Das TSG wurde mittlerweile in sieben Entscheidungen für verfassungswidrig erklärt

Das Bundesverfassungsgericht stellt inzwischen entscheidend darauf ab, welchem Geschlecht sich eine Person psychisch zugehörig fühlt, dokumentiert durch eine Anpassung des Vornamens und des Personenstands. Das biologische Geschlecht erscheint dagegen zweitrangig, mit allen praktischen Konsequenzen.[16] Rechtlich abgesicherte Beziehungen wie die Ehe und die eingetragene Lebenspartnerschaft hingegen bleiben von einer rechtlichen Änderung der Geschlechtszugehörigkeit unberührt.

Zur Begründung verweist das Gericht auf wissenschaftliche Erkenntnisse über die Transsexualität. Danach seien der Wunsch und die Durchführung geschlechtsangleichender Operationen – anders als zuvor angenommen – nicht kennzeichnend für das Vorliegen von Transsexualität.
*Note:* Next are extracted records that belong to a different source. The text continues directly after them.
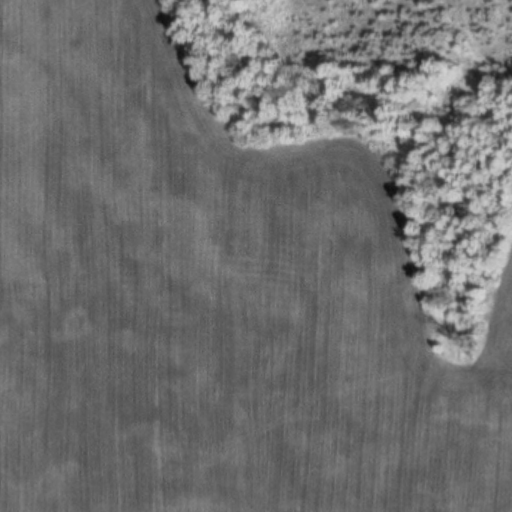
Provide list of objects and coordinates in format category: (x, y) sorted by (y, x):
crop: (213, 301)
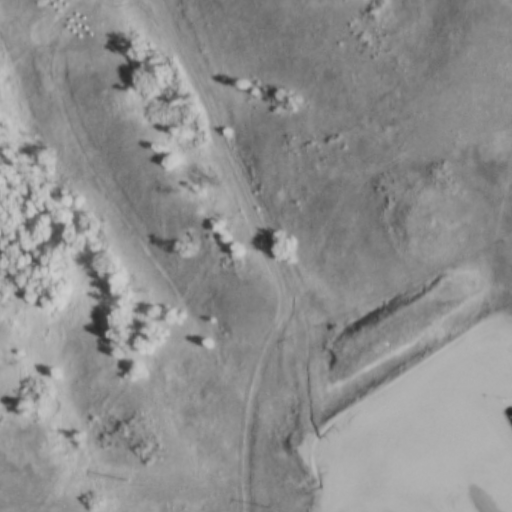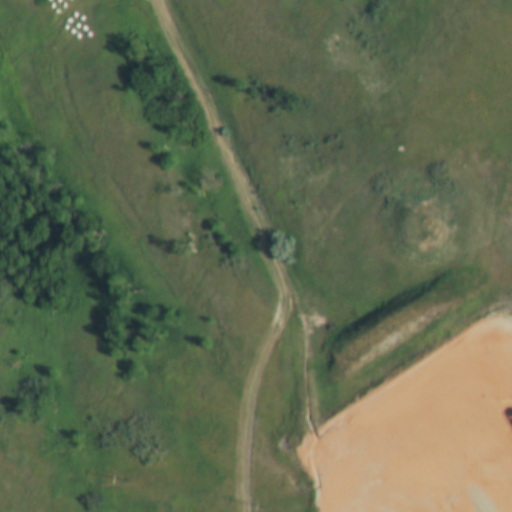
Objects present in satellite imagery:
road: (266, 243)
road: (408, 439)
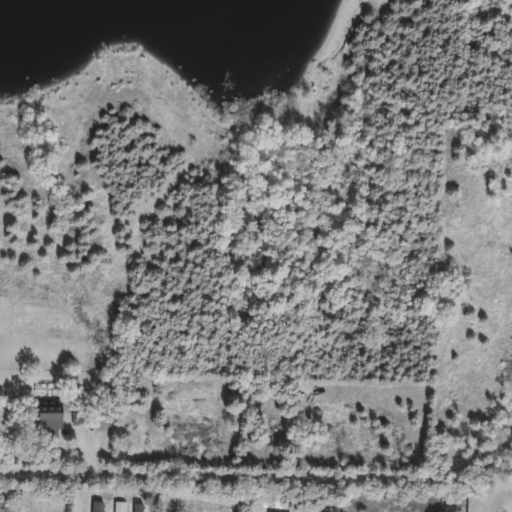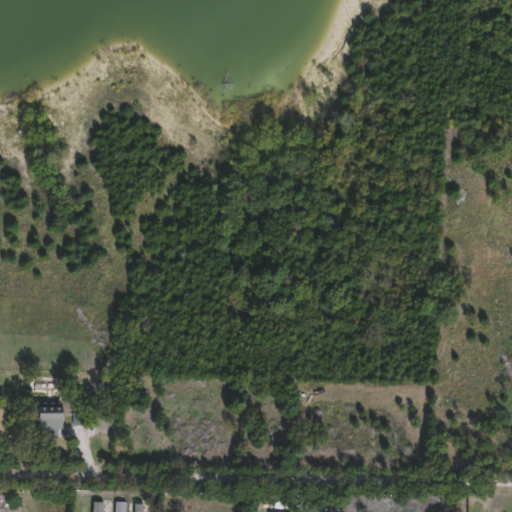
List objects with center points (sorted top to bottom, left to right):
building: (43, 414)
building: (44, 414)
road: (255, 476)
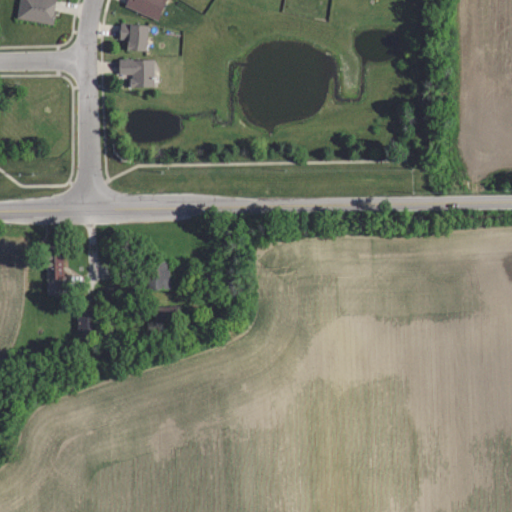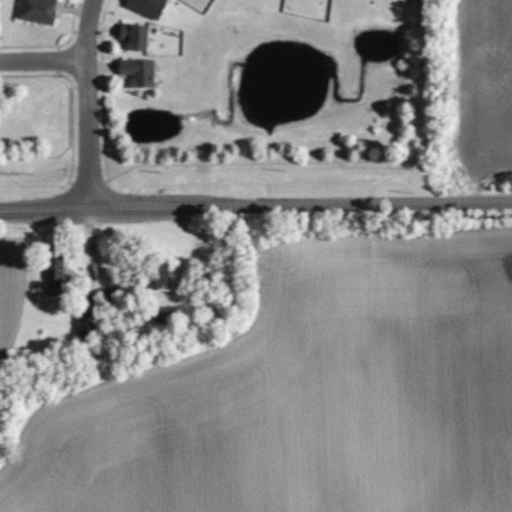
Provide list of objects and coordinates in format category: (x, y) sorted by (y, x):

Es komme vielmehr auf die Stabilität des transsexuellen Wunsches an, der individuelle Lösungen erfordere, von einem Leben im anderen Geschlecht ohne somatische Maßnahmen über die hormonelle Behandlung bis hin zur weitgehenden operativen Geschlechtsangleichung. Der Operationswunsch allein werde deshalb auch von Gutachtern nicht mehr als zuverlässiges diagnostisches Kriterium für das Vorliegen von Transsexualität angesehen.[17]